I run into an error:
ERROR serialization.py:354 -- Attempting to deserialize object on a CUDA device but torch.cuda.is_available() is False. If you are running on a CPU-only machine, please use torch.load with map_location=torch.device('cpu') to map your storages to the CPU.
This happens only on EVEN runs. So:
- Runs correctly
- Fails due to GPU not available
- Runs correctly
- Fails due to GPU not available
Current time: 2022-10-05 16:33:11 (running for 00:01:30.88)
Memory usage on this node: 93.0/2003.6 GiB
Using FIFO scheduling algorithm.
Resources requested: 1.0/255 CPUs, 1.0/4 GPUs, 0.0/1746.65 GiB heap, 0.0/186.26 GiB objects
Result logdir: /home/***/ray_results/_objective_2022-10-05_16-31-40
Number of trials: 5/10 (2 ERROR, 1 RUNNING, 2 TERMINATED)
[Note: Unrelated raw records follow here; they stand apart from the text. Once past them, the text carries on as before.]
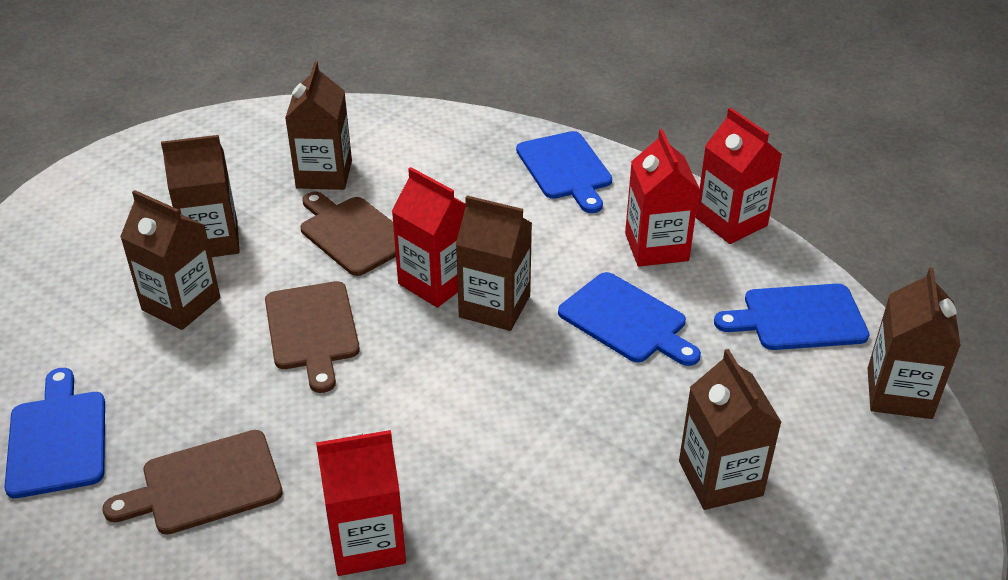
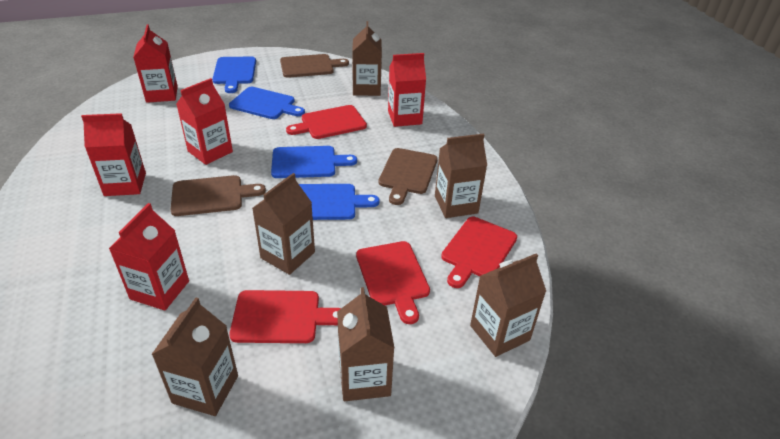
red carton: [316,430,406,576] [392,167,466,308] [625,129,700,267] [696,108,782,244] = 4 -> [81,113,146,196] [109,203,189,311] [133,25,178,103] [176,78,233,165] [388,53,426,127] = 5
red cutting board: none = 0 -> [229,290,341,343] [286,105,367,139] [356,241,430,324] [441,217,517,288] = 4

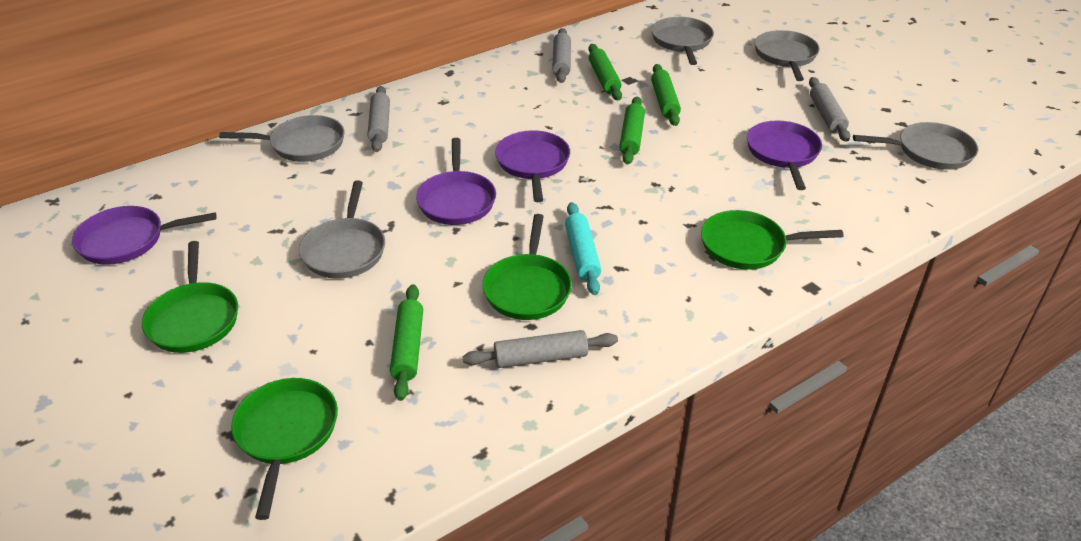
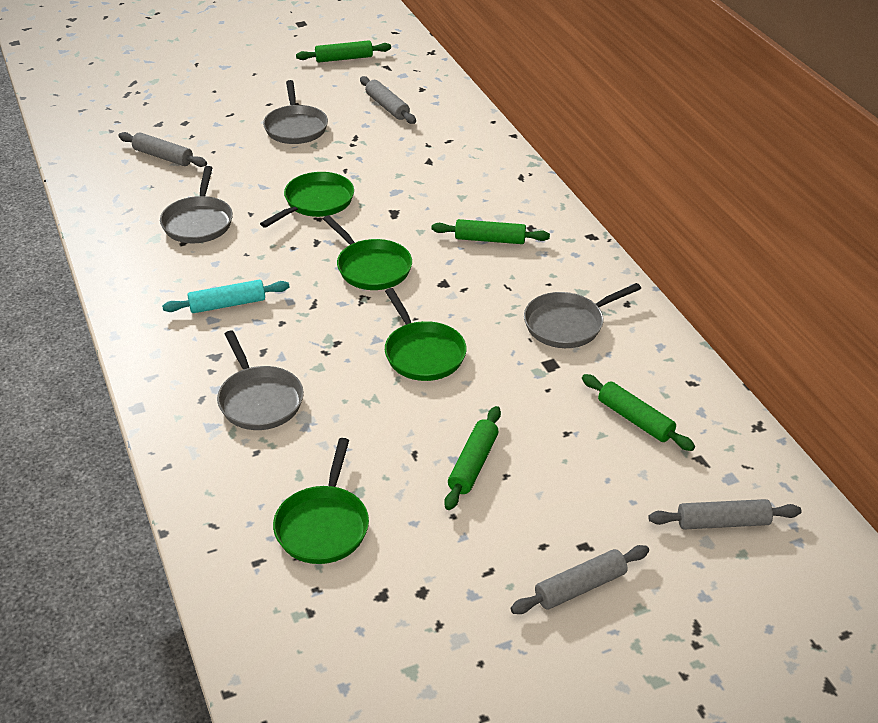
grey pan: [219,115,344,162] [299,181,385,279] [651,17,714,65] [755,30,820,81] [853,122,979,170] = 5 -> [160,166,233,243] [217,331,304,430] [263,80,328,144] [524,283,641,348] = 4
purple pan: [72,206,217,265] [416,138,496,225] [495,130,570,202] [747,121,822,190] = 4 -> none = 0

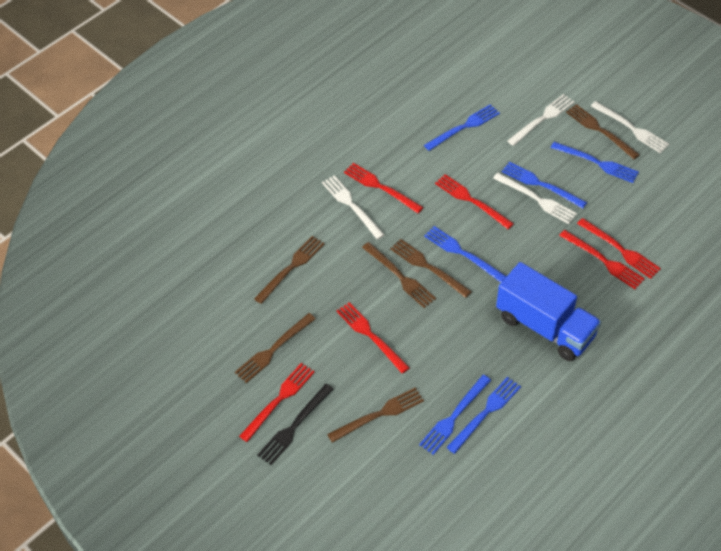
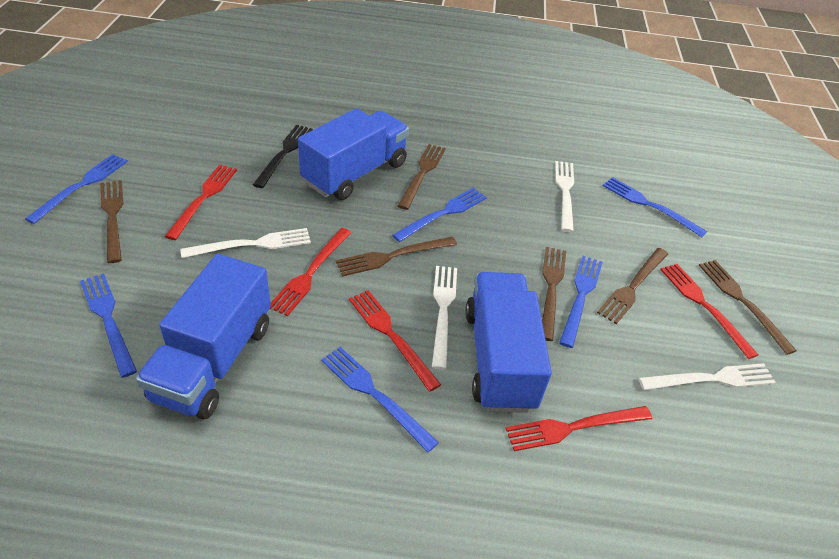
blue truck: [496,262,601,361] = 1 -> [136,254,271,419] [298,108,409,200] [465,272,552,413] = 3
red fork: [239,363,315,442] [336,302,410,374] [344,163,423,213] [435,174,514,229] [559,230,645,289] [577,218,661,279] = 6 -> [164,165,237,240] [270,228,352,316] [349,290,441,392] [505,406,652,451] [660,264,758,359] = 5

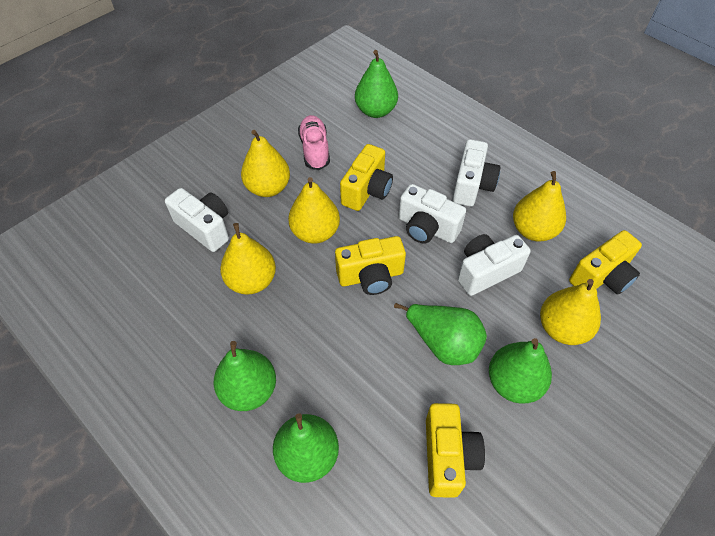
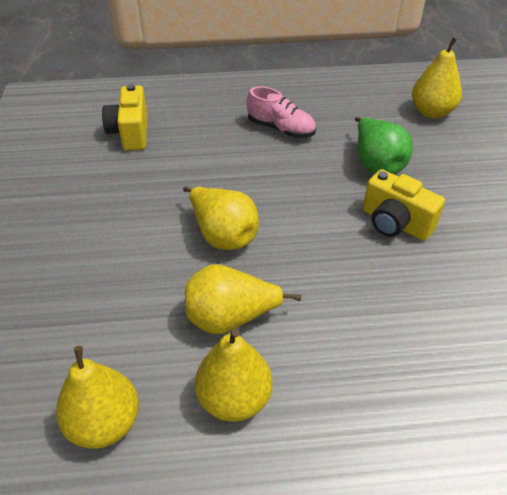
green pear: [214,341,276,411] [273,413,339,483] [355,50,398,118] [394,303,487,365] [489,338,552,403] = 5 -> [355,117,413,174] = 1
white camera: [165,188,229,252] [399,184,466,243] [453,139,500,207] [458,234,531,296] = 4 -> none = 0
yellow camera: [335,236,406,295] [340,144,393,211] [426,403,485,498] [569,230,642,295] = 4 -> [102,84,147,151] [363,169,445,241] = 2

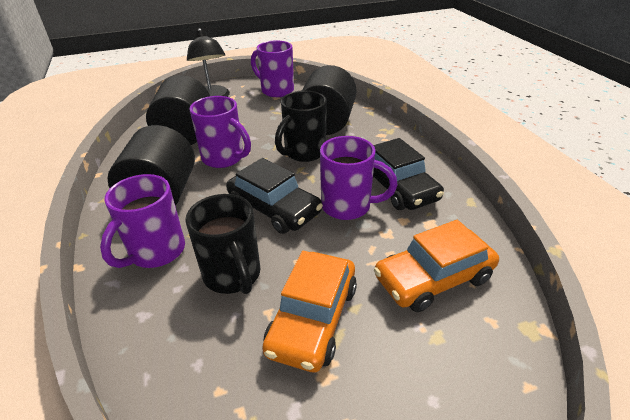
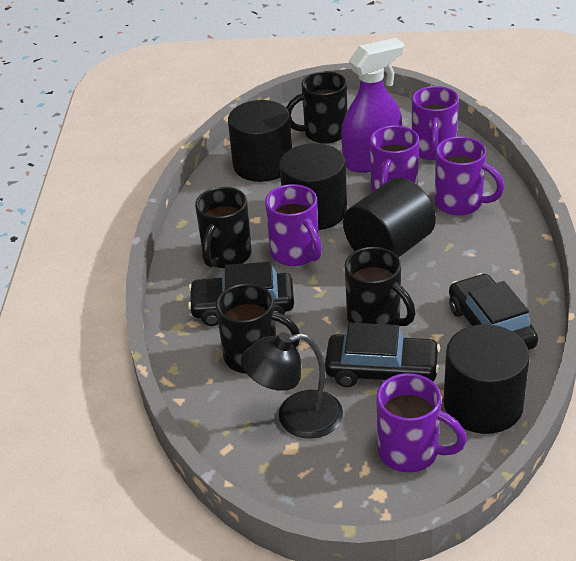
black car: [226,158,323,234] [373,138,444,210] = 2 -> [188,262,294,326] [325,323,440,387] [449,273,538,350] = 3
black cylinder: [108,125,195,206] [146,75,210,145] [302,65,357,135] = 3 -> [228,100,292,182] [280,143,347,230] [343,178,436,257] [444,324,530,434] = 4
black mug: [185,194,260,294] [275,90,327,162] = 2 -> [195,187,252,268] [216,283,300,373] [286,71,347,144] [345,247,416,326] = 4
orange car: [262,251,357,372] [374,220,499,312] = 2 -> none = 0
purple mug: [100,174,185,268] [190,96,251,168] [251,41,294,97] [320,136,397,220] = 4 -> [265,184,322,266] [370,125,419,192] [376,373,467,473] [412,86,459,161] [435,136,504,216] = 5
purple spray bottle: none = 0 -> [341,38,404,173] = 1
+------------------------+------------+---------------------+-----------------+--------------------+------------------------+----------+-------------+
| Trial name | status | loc | learning_rate | num_train_epochs | per_device_train_... | seed | objective |
|------------------------+------------+---------------------+-----------------+--------------------+------------------------+----------+-------------|
| _objective_6d123_00004 | RUNNING | ******************* | 2.3102e-06 | 5 | 8 | 25.0818 | |
| _objective_6d123_00000 | TERMINATED | ******************* | 5.61152e-06 | 5 | 64 | 8.15396 | 1.52889 |
| _objective_6d123_00002 | TERMINATED | ******************* | 8.28892e-06 | 5 | 16 | 24.4435 | 1.73279 |
| _objective_6d123_00001 | ERROR | ******************* | 1.56207e-05 | 2 | 16 | 7.08379 | |
| _objective_6d123_00003 | ERROR | ******************* | 1.09943e-06 | 2 | 8 | 29.158 | |
+------------------------+------------+---------------------+-----------------+--------------------+------------------------+----------+-------------+
I think that the second run fails because it starts before the GPU is made available by the first one. And I think so because of the fact that the third run starts and terminates correctly, while the fourth (as the second), fails for GPU unavailability.
How can I solve this?
Should I somehow put a timeout between runs, to wait for the GPU to come available before starting the next one? Is there any way to do so with ray
?